*Consignes*.
a: Dans le texte sur la vieillesse, relevez tout ce que représente la jeunesse selon la phrase commençant par « Son penchant va vers la jeunesse ».
b: Prolongez le texte sur la vieillesse à partir de sa dernière phrase.

*Texte étudié*.
§

Le temps où les seniors étaient perçus comme des sages que l’on écoutait religieusement a disparu. Si le terme de vieux était somme toute objectif pendant longtemps, on peut reconnaître aujourd’hui qu’il porte un ressenti négatif.
Disons-le crûment, la société n’aime pas les vieux (sauf en tant que consommateurs).
Son penchant va vers la jeunesse et ce qu’elle représente: l’avenir glorieux, la performance, la beauté des corps et une santé apte à relever les défis sportifs ou professionnels.
A 89 et 82 ans, Paule Giron, ancienne journaliste, et Geneviève Delaisi de Parseval, psychanalyste et anthropologue, s’insurgent contre ces préjugés dans leurs différents ouvrages.
Dans «Créer sa vieillesse» (InPress), Paule Giron met à nu les préjugés sur les vieux et la vieillesse pour en présenter une vision radicalement autre et rafraîchissante.
Geneviève Delaisi de Parseval quant à elle, rappelle dans «L’art d’accommoder la vieillesse» (Odile Jacob), que le regard sur les vieux a toujours été paradoxal.

§

*Données*.
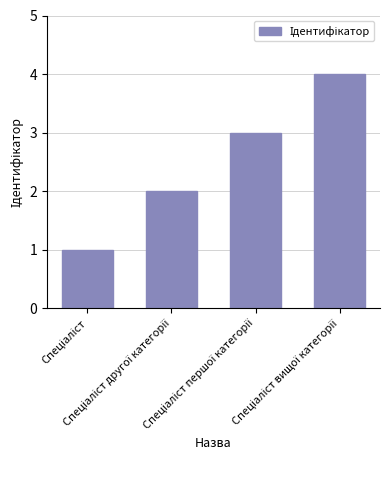

What is the greatest value displayed?

4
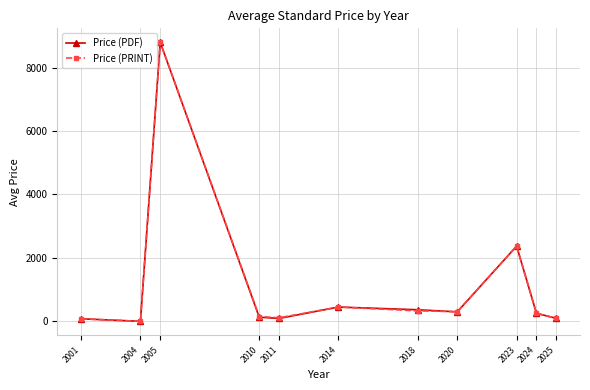

The value of Price (PRINT) at 2004 is 0.0. True or false?

True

§

*Réponses par numéro*.
a:
- l'avenir glorieux
- la performance
- la beauté des corps
- une santé apte à relever les défis sportifs ou professionnels

b:
Ou ils sont perçus comme des sages bienveillants complices de la jeunesse. Ou ils sont l’archétype des vieux aigris donneurs de leçons.
Ce paradoxe est loin d’être nouveau, puisque dès le Moyen-âge, il existait deux vieillesses:
Le terme «Senectus» désigne la vieillesse chaude, lucide, pleine de sagesse et d’expérience
Le terme «Decrepitas» désigne la vieillesse froide, faible de corps et d’esprit.
Ce paradoxe a le mérite de nous rappeler que si la vieillesse est un devenir naturel, elle est aussi un choix et une question: quelle vieillesse voulons-nous connaitre et vivre?
La réponse est naturellement de vouloir une vieillesse heureuse.
Pour ce faire, il convient de rappeler les avantages du troisième âge.
Pourquoi il est heureux d’être vieux!?
L’âge de la paix et de la tranquillité
Si la vieillesse est le temps des difficultés physiques et/ou cognitives, elles n’en sont pas pour autant les uniques marqueurs de la vieillesse.
Montaigne est le premier à mettre en lumière un bon sens oublié. La vieillesse c’est la fin des tourments, des doutes existentiels et des indécisions. C’est, enfin, le temps de la paix et de la tranquillité.
Cette paix et cette tranquillité ne sont pas forcément synonymes d’ennui. Pas quand on a conscience que nous sommes plus proches de la fin que du début. Car cette conscience de la mort rend forcément la vie et le quotidien plus intenses.
En plus de la tranquillité, la vieillesse apporte une vraie liberté face aux contraintes sociales. Elle est le temps où nous pouvons nous permettre d’agir en fonction de nos désirs profonds.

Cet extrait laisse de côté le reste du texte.